HOWELL – A lawsuit filed on behalf of the developer of primarily wooded land located at Michele Boulevard and Ramtown-Greenville Road contends the local planning board’s rejection of its subdivision application was “arbitrary, capricious, and unreasonable.”
Wadsworth Development, LLC, represented by attorney Michael W. Herbert, called upon the court to either grant preliminary major subdivision approval or compel Howell Township’s Planning Board to do so.
The developer wants to build eight single-family homes facing Michele Boulevard and has also requested a 2.01-acre subdivision for a lot with an existing house facing Ramtown-Greenville Road. The subdivision application allotted 10.03 acres on the northern portion of the property to be used as open space.
Michele Boulevard is a small street in the Ramtown section of Howell, containing homes with a minimum of 3,200 square feet of living space and an excess of 2 acres of property. A four-bedroom, three-bathroom house on Michele Boulevard sold for $920,000 in July of this year.
The Planning Board conducted three separate public hearings on Wadsworth’s application on November 4, 2021, December 16, 2021, and April 28, 2022. All of the hearings were held using remote access on the Zoom platform.
Property owners of Michele Boulevard residences pay membership fees as part of the Michele Boulevard Homeowners Association. From all accounts, the $80 monthly rate goes to dealing with stormwater management issues. Unfortunately, HOA members claim they’re already experiencing problems and feel additional development will cause more issues with runoffs.
Joe Mauer, who identified himself as the president of the Michele Boulevard HOA, spoke at the hearings. Mauer detailed the existing trouble with a failed catch basin and drainage issues that he felt would be further impacted if the project went through as planned.
Mauer added his personal opinions that Wadsworth’s development plans did not fit in from an aesthetic viewpoint. The HOA president also felt an increase in traffic on Michele Boulevard could present safety issues for neighborhood pedestrians and bicyclists.
“It disrupts the character of the neighborhood,” said Mauer. “We’re talking about the lot frontage sizes. We have 200 feet where we have four houses; there are eight houses going there…and it doesn’t look right…it’s very odd looking.”
While other Michele Boulevard homeowners expressed similar concerns to Mauer, environmental issues also surfaced. At the December 16, 2021 hearing, Wadsworth’s environmental expert, Dr. Thomas Hundt, PE, LSRP, testified with respect to a 1,000 gallon storage tank that no exceedances were found in the soil. Samples taken in the area of three above-ground storage tanks also came back negative.
Additional Michele Boulevard residents showed up at the April 28, 2022 to reiterate their opposition to the homes facing their street. Some homeowners said they appreciated Wadsworth’s decision to rectify plans for a larger buffer with more trees remaining on Michele Boulevard.

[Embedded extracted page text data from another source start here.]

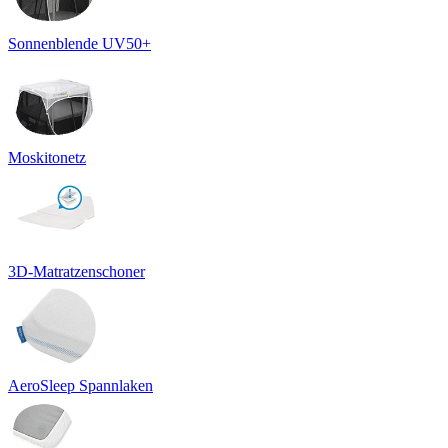
Sonnenblende UV50+
Moskitonetz
3D-Matratzenschoner
AeroSleep Spannlaken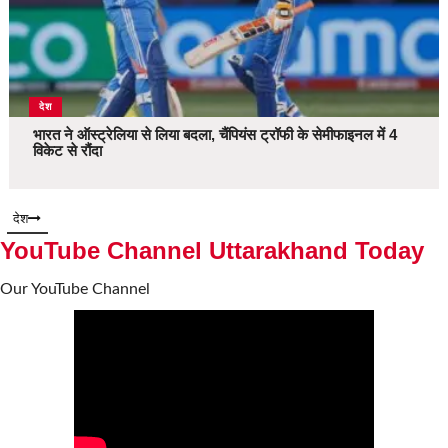
देश
भारत ने ऑस्ट्रेलिया से लिया बदला, चैंपियंस ट्रॉफी के सेमीफाइनल में 4
विकेट से रौंदा
देश
YouTube Channel Uttarakhand Today
Our YouTube Channel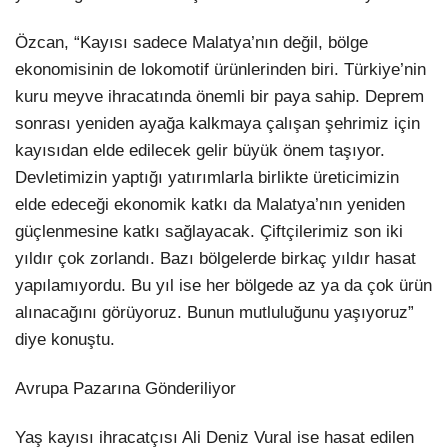
Özcan, “Kayısı sadece Malatya’nın değil, bölge
ekonomisinin de lokomotif ürünlerinden biri. Türkiye’nin
kuru meyve ihracatında önemli bir paya sahip. Deprem
sonrası yeniden ayağa kalkmaya çalışan şehrimiz için
kayısıdan elde edilecek gelir büyük önem taşıyor.
Devletimizin yaptığı yatırımlarla birlikte üreticimizin
elde edeceği ekonomik katkı da Malatya’nın yeniden
güçlenmesine katkı sağlayacak. Çiftçilerimiz son iki
yıldır çok zorlandı. Bazı bölgelerde birkaç yıldır hasat
yapılamıyordu. Bu yıl ise her bölgede az ya da çok ürün
alınacağını görüyoruz. Bunun mutluluğunu yaşıyoruz”
diye konuştu.
Avrupa Pazarına Gönderiliyor
Yaş kayısı ihracatçısı Ali Deniz Vural ise hasat edilen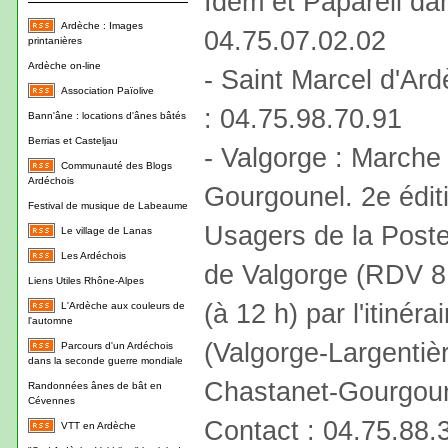
Idem et Papareil da
Ardèche : Images
04.75.07.02.02
printanières
Ardèche on-line
- Saint Marcel d'Ard
Association Païolive
: 04.75.98.70.91
Bann'âne : locations d'ânes bâtés
Berrias et Casteljau
- Valgorge : Marche
Communauté des Blogs
Ardéchois
Gourgounel. 2e édit
Festival de musique de Labeaume
Usagers de la Poste
Le village de Lanas
Les Ardéchois
de Valgorge (RDV 8 
Liens Utiles Rhône-Alpes
(à 12 h) par l'itinéra
L'Ardèche aux couleurs de
l'automne
(Valgorge-Largentièr
Parcours d'un Ardéchois
dans la seconde guerre mondiale
Chastanet-Gourgoun
Randonnées ânes de bât en
Cévennes
Contact : 04.75.88.
VTT en Ardèche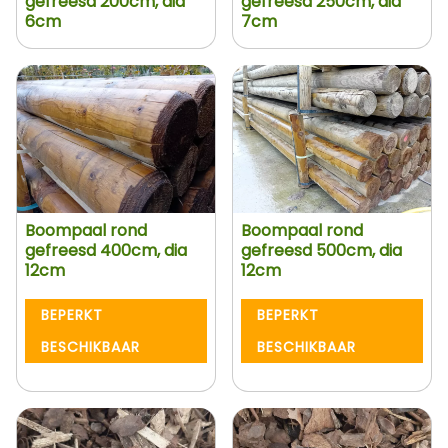
gefreesd 200cm, dia
gefreesd 250cm, dia
6cm
7cm
Boompaal rond
Boompaal rond
gefreesd 400cm, dia
gefreesd 500cm, dia
12cm
12cm
BEPERKT
BEPERKT
BESCHIKBAAR
BESCHIKBAAR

Nonetheless, others felt that the larger driveways and trees on permeable pavement created an additional problem.
“Permeable pavement only works when it’s kept at optimal conditions,” Michele Boulevard resident Jason Asch asserted. “Who’s going to maintain this product in an optimal condition?”
The planning board ultimately refused to grant Wadsworth’s application for a variety of reasons. Among them was that the proposal called for the removal of a substantial number of trees on the open space lot and also lead to the development of a stormwater structure. Not only would this not promote the preservation of contiguous open wooded space, but its benefit would also only be to the applicant – and not the public.
Stormwater management appeared to be a major factor in denying the application as the planning board said that “connecting another stormwater management system to a failed stormwater management system” would be detrimental on several accords to the Michele Boulevard community.
One of the exhibits to Herbert’s court filings included a letter sent to the attorney weeks after the final Planning Board hearing. Using the pseudonym “Anonymous Howell,” the author suggested the attorney get a hold of text/phone records, claiming Planning Board members turned off their personal computer’s cameras and microphones during remote meetings for private discussions.
With pandemic regulations, it’s not unusual to see public officials on their home computers, muting themselves due to background noise.
The letter writer also charged that select Planning Board members visited current Michele Boulevard residents to ask them to back off on their opposition to the project. It remains to be seen whether or not there’s any validity to the nameless claims.
Robert Nicastro was the only planning board who was not present when the board voted to deny the Wadsworth application on June 16, 2022. There’s no way of knowing if Nicastro’s absence had anything to do with “Anonymous Howell’s” additional claim that Nicastro had a conflict in the application.
It will be up to the courts to determine whether Wadsworth’s subdivision warrants further review or upholds its denial.